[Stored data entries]
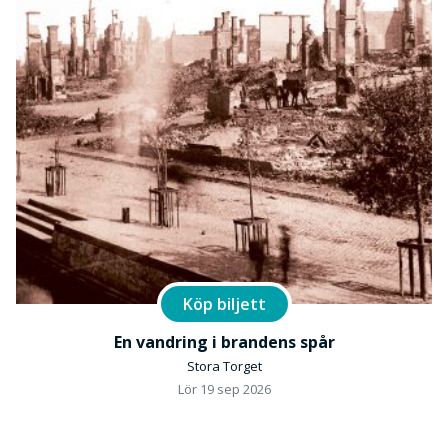
Köp biljett
En vandring i brandens spår
Stora Torget
Lör 19 sep 2026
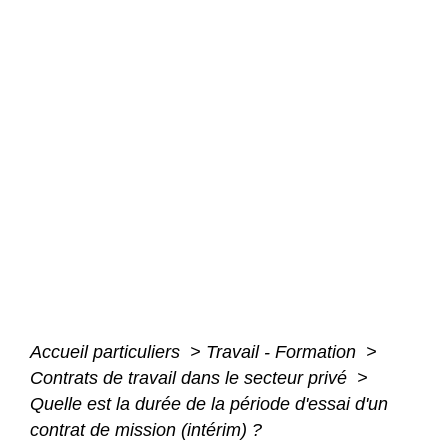
Accueil particuliers
>
Travail - Formation
>
Contrats de travail dans le secteur privé
>
Quelle est la durée de la période d'essai d'un
contrat de mission (intérim) ?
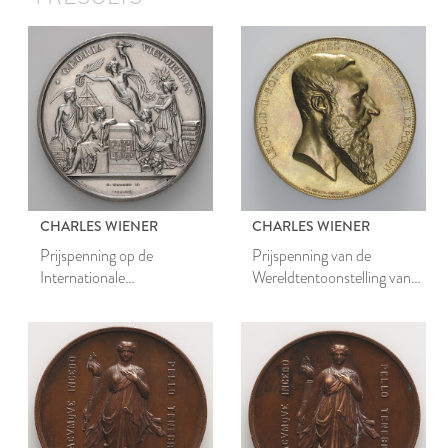
CHARLES WIENER
CHARLES WIENER
Prijspenning op de
Prijspenning van de
Internationale
Wereldtentoonstelling van
Tentoonstelling 1865 te
1885 te Antwerpen
Porto voor de firma
Scheltema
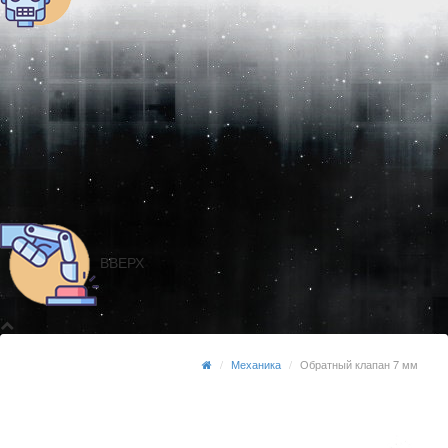
ВВЕРХ
Механика
Обратный клапан 7 мм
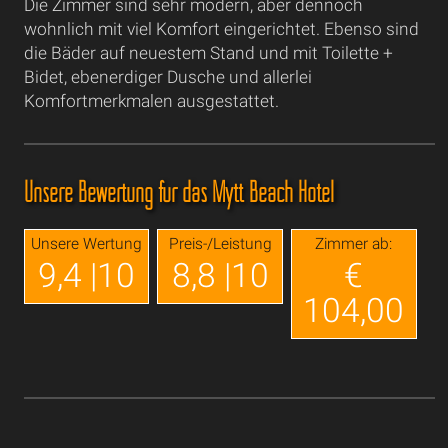
Die Zimmer sind sehr modern, aber dennoch
wohnlich mit viel Komfort eingerichtet. Ebenso sind
die Bäder auf neuestem Stand und mit Toilette +
Bidet, ebenerdiger Dusche und allerlei
Komfortmerkmalen ausgestattet.
Unsere Bewertung für das Mytt Beach Hotel
Unsere Wertung
Preis-/Leistung
Zimmer ab:
9,4 |10
8,8 |10
€
104,00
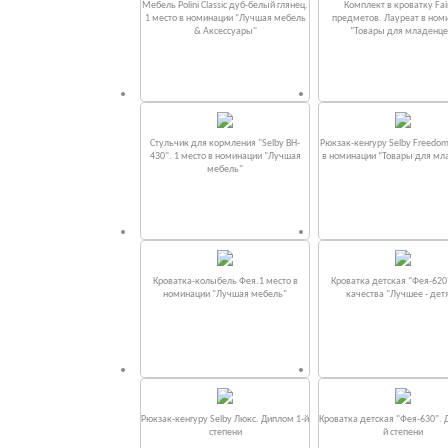
Мебель Polini Classic дуб-белый глянец.
Комплект в кроватку Fаi
1 место в номинации "Лучшая мебель
предметов. Лауреат в ном
& Аксессуары"
“Товары для младенце
Стульчик для кормления "Selby BH-
Рюкзак-кенгуру Selby Freedom
430". 1 место в номинации "Лучшая
в номинации “Товары для мл
мебель"
Кроватка-колыбель Фея.1 место в
Кроватка детская "Фея-620
номинации "Лучшая мебель"
качества "Лучшее - дет
Рюкзак-кенгуру Selby Люкс. Диплом 1-й
Кроватка детская "Фея-630". 
степени
й степени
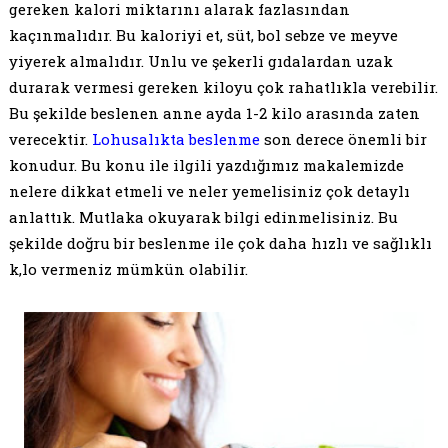
gereken kalori miktarını alarak fazlasından
kaçınmalıdır. Bu kaloriyi et, süt, bol sebze ve meyve
yiyerek almalıdır. Unlu ve şekerli gıdalardan uzak
durarak vermesi gereken kiloyu çok rahatlıkla verebilir.
Bu şekilde beslenen anne ayda 1-2 kilo arasında zaten
verecektir.
Lohusalıkta beslenme
son derece önemli bir
konudur. Bu konu ile ilgili yazdığımız makalemizde
nelere dikkat etmeli ve neler yemelisiniz çok detaylı
anlattık. Mutlaka okuyarak bilgi edinmelisiniz. Bu
şekilde doğru bir beslenme ile çok daha hızlı ve sağlıklı
k,lo vermeniz mümkün olabilir.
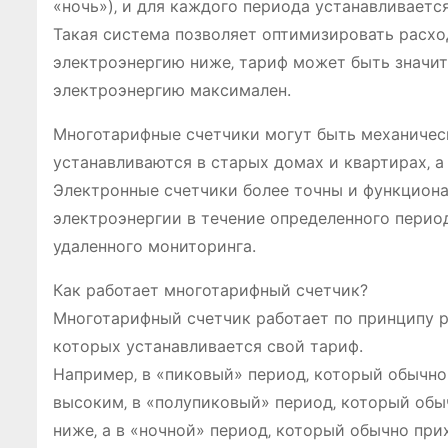
«ночь»)‚ и для каждого периода устанавливаетс
Такая система позволяет оптимизировать расход
электроэнергию ниже‚ тариф может быть значите
электроэнергию максимален.
Многотарифные счетчики могут быть механичес
устанавливаются в старых домах и квартирах‚ а
Электронные счетчики более точны и функциона
электроэнергии в течение определенного период
удаленного мониторинга.
Как работает многотарифный счетчик?
Многотарифный счетчик работает по принципу р
которых устанавливается свой тариф.
Например‚ в «пиковый» период‚ который обычно 
высоким‚ в «полупиковый» период‚ который обыч
ниже‚ а в «ночной» период‚ который обычно при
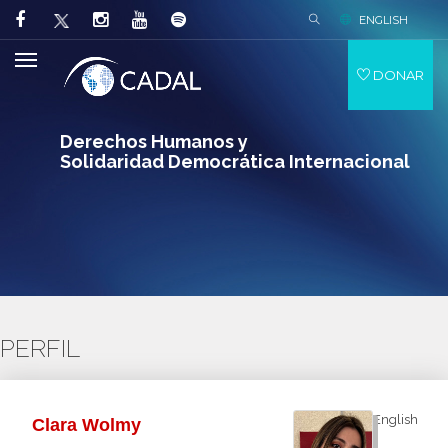
ENGLISH
DONAR
Derechos Humanos y
Solidaridad Democrática Internacional
PERFIL
English
Clara Wolmy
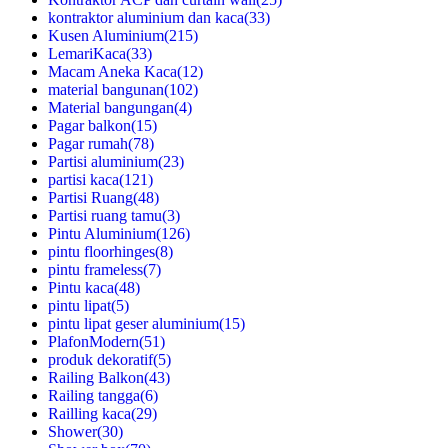
kontraktor aluminium dan kaca
(33)
Kusen Aluminium
(215)
LemariKaca
(33)
Macam Aneka Kaca
(12)
material bangunan
(102)
Material bangungan
(4)
Pagar balkon
(15)
Pagar rumah
(78)
Partisi aluminium
(23)
partisi kaca
(121)
Partisi Ruang
(48)
Partisi ruang tamu
(3)
Pintu Aluminium
(126)
pintu floorhinges
(8)
pintu frameless
(7)
Pintu kaca
(48)
pintu lipat
(5)
pintu lipat geser aluminium
(15)
PlafonModern
(51)
produk dekoratif
(5)
Railing Balkon
(43)
Railing tangga
(6)
Railling kaca
(29)
Shower
(30)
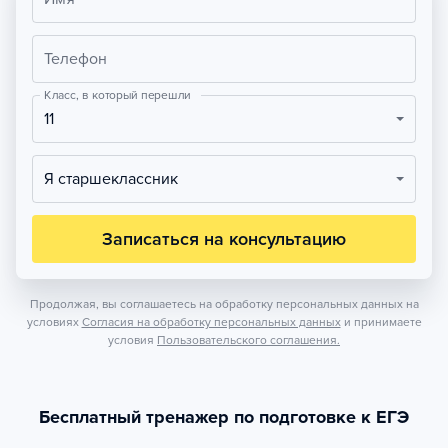
Телефон
Класс, в который перешли
11
Я старшеклассник
Записаться на консультацию
Продолжая, вы соглашаетесь на обработку персональных данных на
условиях
Согласия на обработку персональных данных
и принимаете
условия
Пользовательского соглашения.
Бесплатный тренажер по подготовке к ЕГЭ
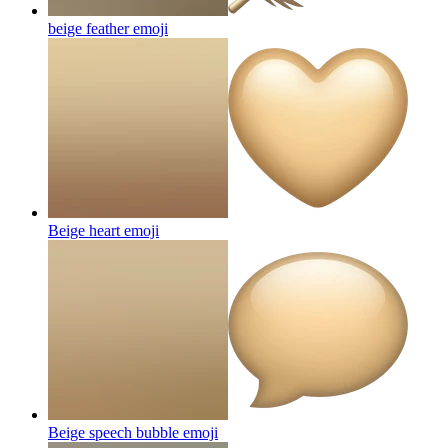
beige feather
emoji
Beige heart
emoji
Beige speech bubble
emoji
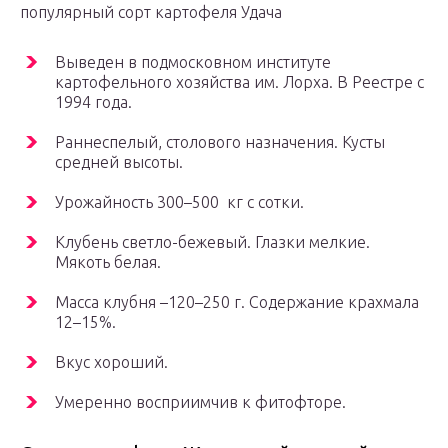
популярный сорт картофеля Удача
Выведен в подмосковном институте
картофельного хозяйства им. Лорха. В Реестре с
1994 года.
Раннеспелый, столового назначения. Кусты
средней высоты.
Урожайность 300–500 кг с сотки.
Клубень светло-бежевый. Глазки мелкие.
Мякоть белая.
Масса клубня –120–250 г. Содержание крахмала
12–15%.
Вкус хороший.
Умеренно восприимчив к фитофторе.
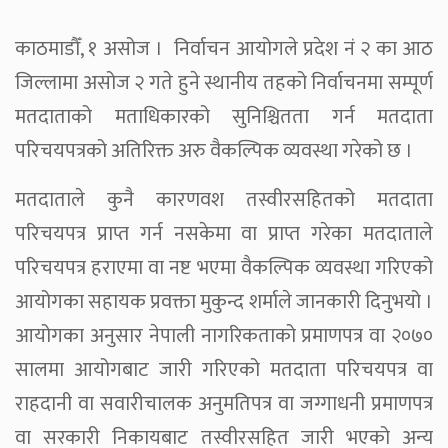
काठमाडौँ, १ असोज । निर्वाचन आयोगले प्रदेश नं २ का आठ
जिल्लामा असोज २ गते हुने स्थानीय तहको निर्वाचनमा सम्पूर्ण
मतदाताको मताधिकारको सुनिश्चितता गर्न मतदाता
परिचयपत्रको अतिरिक्त अरु वैकल्पिक व्यवस्था गरेको छ ।
मतदाताले कुनै कारणवश तस्वीरसहितको मतदाता
परिचयपत्र प्राप्त गर्न नसकेमा वा प्राप्त गरेका मतदाताले
परिचयपत्र हराएमा वा नष्ट भएमा वैकल्पिक व्यवस्था गरिएको
आयोगका सहायक प्रवक्ता मुकुन्द शर्माले जानकारी दिनुभयो ।
आयोगका अनुसार नेपाली नागरिकताको प्रमाणपत्र वा २०७०
सालमा आयोगबाट जारी गरिएको मतदाता परिचयपत्र वा
राहदानी वा सवारीचालक अनुमतिपत्र वा जग्गाधनी प्रमाणपत्र
वा सरकारी निकायबाट तस्वीरसहित जारी भएको अन्य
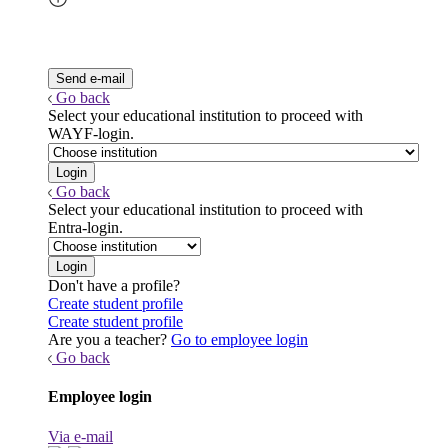
Go back
Select your educational institution to proceed with
WAYF-login.
Go back
Select your educational institution to proceed with
Entra-login.
Don't have a profile?
Create student profile
Create student profile
Are you a teacher?
Go to employee login
Go back
Employee login
Via e-mail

* Exercise requirements
Output the entries verbatim but drop the images.

* Task solution
Köp biljett
En vandring i brandens spår
Stora Torget
Lör 19 sep 2026
Accueil particuliers
>
Travail - Formation
>
Contrats de travail dans le secteur privé
>
Quelle est la durée de la période d'essai d'un
contrat de mission (intérim) ?
CHARLES WIENER
CHARLES WIENER
Prijspenning op de
Prijspenning van de
Internationale
Wereldtentoonstelling van
Tentoonstelling 1865 te
1885 te Antwerpen
Porto voor de firma
Scheltema
ВВЕРХ
Механика
Обратный клапан 7 мм
Die Zimmer sind sehr modern, aber dennoch
wohnlich mit viel Komfort eingerichtet. Ebenso sind
die Bäder auf neuestem Stand und mit Toilette +
Bidet, ebenerdiger Dusche und allerlei
Komfortmerkmalen ausgestattet.
Unsere Bewertung für das Mytt Beach Hotel
Unsere Wertung
Preis-/Leistung
Zimmer ab:
9,4 |10
8,8 |10
€
104,00
Мебель Polini Classic дуб-белый глянец.
Комплект в кроватку Fаi
1 место в номинации "Лучшая мебель
предметов. Лауреат в ном
& Аксессуары"
“Товары для младенце
Стульчик для кормления "Selby BH-
Рюкзак-кенгуру Selby Freedom
430". 1 место в номинации "Лучшая
в номинации “Товары для мл
мебель"
Кроватка-колыбель Фея.1 место в
Кроватка детская "Фея-620
номинации "Лучшая мебель"
качества "Лучшее - дет
Рюкзак-кенгуру Selby Люкс. Диплом 1-й
Кроватка детская "Фея-630". 
степени
й степени
gereken kalori miktarını alarak fazlasından
kaçınmalıdır. Bu kaloriyi et, süt, bol sebze ve meyve
yiyerek almalıdır. Unlu ve şekerli gıdalardan uzak
durarak vermesi gereken kiloyu çok rahatlıkla verebilir.
Bu şekilde beslenen anne ayda 1-2 kilo arasında zaten
verecektir.
Lohusalıkta beslenme
son derece önemli bir
konudur. Bu konu ile ilgili yazdığımız makalemizde
nelere dikkat etmeli ve neler yemelisiniz çok detaylı
anlattık. Mutlaka okuyarak bilgi edinmelisiniz. Bu
şekilde doğru bir beslenme ile çok daha hızlı ve sağlıklı
k,lo vermeniz mümkün olabilir.
«ночь»)‚ и для каждого периода устанавливаетс
Такая система позволяет оптимизировать расход
электроэнергию ниже‚ тариф может быть значите
электроэнергию максимален.
Многотарифные счетчики могут быть механичес
устанавливаются в старых домах и квартирах‚ а
Электронные счетчики более точны и функциона
электроэнергии в течение определенного период
удаленного мониторинга.
Как работает многотарифный счетчик?
Многотарифный счетчик работает по принципу р
которых устанавливается свой тариф.
Например‚ в «пиковый» период‚ который обычно 
высоким‚ в «полупиковый» период‚ который обыч
ниже‚ а в «ночной» период‚ который обычно при
ENGLISH
DONAR
Derechos Humanos y
Solidaridad Democrática Internacional
PERFIL
English
Clara Wolmy
kontraktor aluminium dan kaca
(33)
Kusen Aluminium
(215)
LemariKaca
(33)
Macam Aneka Kaca
(12)
material bangunan
(102)
Material bangungan
(4)
Pagar balkon
(15)
Pagar rumah
(78)
Partisi aluminium
(23)
partisi kaca
(121)
Partisi Ruang
(48)
Partisi ruang tamu
(3)
Pintu Aluminium
(126)
pintu floorhinges
(8)
pintu frameless
(7)
Pintu kaca
(48)
pintu lipat
(5)
pintu lipat geser aluminium
(15)
PlafonModern
(51)
produk dekoratif
(5)
Railing Balkon
(43)
Railing tangga
(6)
Railling kaca
(29)
Shower
(30)
Телефон
Класс, в который перешли
11
Я старшеклассник
Записаться на консультацию
Продолжая, вы соглашаетесь на обработку персональных данных на
условиях
Согласия на обработку персональных данных
и принимаете
условия
Пользовательского соглашения.
Бесплатный тренажер по подготовке к ЕГЭ
beige feather
emoji
Beige heart
emoji
Beige speech bubble
emoji
популярный сорт картофеля Удача
Выведен в подмосковном институте
картофельного хозяйства им. Лорха. В Реестре с
1994 года.
Раннеспелый, столового назначения. Кусты
средней высоты.
Урожайность 300–500 кг с сотки.
Клубень светло-бежевый. Глазки мелкие.
Мякоть белая.
Масса клубня –120–250 г. Содержание крахмала
12–15%.
Вкус хороший.
Умеренно восприимчив к фитофторе.
काठमाडौँ, १ असोज । निर्वाचन आयोगले प्रदेश नं २ का आठ
जिल्लामा असोज २ गते हुने स्थानीय तहको निर्वाचनमा सम्पूर्ण
मतदाताको मताधिकारको सुनिश्चितता गर्न मतदाता
परिचयपत्रको अतिरिक्त अरु वैकल्पिक व्यवस्था गरेको छ ।
मतदाताले कुनै कारणवश तस्वीरसहितको मतदाता
परिचयपत्र प्राप्त गर्न नसकेमा वा प्राप्त गरेका मतदाताले
परिचयपत्र हराएमा वा नष्ट भएमा वैकल्पिक व्यवस्था गरिएको
आयोगका सहायक प्रवक्ता मुकुन्द शर्माले जानकारी दिनुभयो ।
आयोगका अनुसार नेपाली नागरिकताको प्रमाणपत्र वा २०७०
सालमा आयोगबाट जारी गरिएको मतदाता परिचयपत्र वा
राहदानी वा सवारीचालक अनुमतिपत्र वा जग्गाधनी प्रमाणपत्र
वा सरकारी निकायबाट तस्वीरसहित जारी भएको अन्य
Go back
Select your educational institution to proceed with
WAYF-login.
Go back
Select your educational institution to proceed with
Entra-login.
Don't have a profile?
Create student profile
Create student profile
Are you a teacher?
Go to employee login
Go back
Employee login
Via e-mail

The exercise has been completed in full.